L’accordo tra Stati Uniti e Iran, che sotto forma di memorandum rinvia i nodi più spinosi del conflitto al round negoziale che si terrà nei prossimi due mesi, sarà firmato a Ginevra nel fine settimana.
Trump, che dopo essersi infilato nella trappola persiana ha cercato di uscirne al più presto per evitare contraccolpi nelle elezioni di Midterm, prova ora a venderlo come trionfale vittoria: in realtà, si tratta di un autentico disastro strategico per la Casa Bianca.
Certo, insieme a Israele, gli Usa hanno decapitato il vertice del gruppo dirigente, seriamente danneggiato il programma nucleare, il potenziale bellico e l’industria degli armamenti, di Teheran, ma i risultati di “Furia epica” parlano chiaro: la guerra ha prodotto il rafforzamento interno ed esterno del regime iraniano.
Sul primo versante le parole di Trump, che ribadisce come non gli sia mai importato nulla del cambio di regime a Teheran, sono l’ennesimo colpo per l’opposizione iraniana, già stordita dalla violenta repressione e illusa dagli appelli filo-insurrezionali dello stesso Trump e di Netanyahu.
Difficile pensare che possa facilmente superare lo scacco politico e psicologico intrinseco al tradimento di The Donald.

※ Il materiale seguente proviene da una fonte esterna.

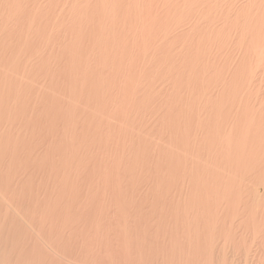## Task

Tanto più che, se riuscisse a far cancellare le sanzioni, il regime potrà redistribuire risorse e riacquisire consenso, separando il malessere per motivi economici da quello per ragioni di ordine politico.
Sul fronte esterno, si staglia all’orizzonte un Iran deciso a giocare un ruolo rilevante nella politica internazionale. A partire da Hormuz, variabile comunque destinata a condizionare, anche in futuro, l’economia mondiale: come sembra certificare Teheran precisando che l’intesa con gli Usa recepisce che la sovranità sullo Stretto riaperto – e sminato dalla missione di “volenterosi” ai quali parteciperà anche l’Italia –, sarà condivisa tra Iran e Oman e che per transitare si pagherà un pedaggio.
Con la decisione di allargare il conflitto su scala regionale, contando sul suo impatto globale, gli iraniani hanno, poi, messo alla prova i rapporti di Washington con gli alleati del Golfo, ai quali, nonostante i decantati Accordi di Abramo, gli Usa non sono riusciti a garantire sicurezza. Quanto al fronte della lotta tra Grandi Imperi, il proposito dell’America di infliggere un duro colpo alla Cina è fallito.
Maggiore importatore del petrolio iraniano, Pechino è stato decisivo nel chiudere la guerra, premendo su Teheran e contando sui buoni rapporti con il mediatore pakistano. Insomma, un’autentica debacle per l’improvvido tycoon che, pur di concludere, ha inflitto un sonoro “schiaffo” anche al premier israeliano, furioso per l’estensione della tregua al Libano, dal quale, come a Gaza e in Siria, non intende ritirarsi: Bibi ha cercato di fare saltare tutto attaccando Beirut.
Infine: Trump otterrà dall’Iran la rinuncia all’atomica ma non al nucleare civile. Lo stesso impegno ottenuto con il trattato Jpcoa nel 2015 da Obama senza far deflagrare un conflitto di simile portata. Ma, si sa, Trump non sopporta che altri riescano dove solo lui crede di riuscire.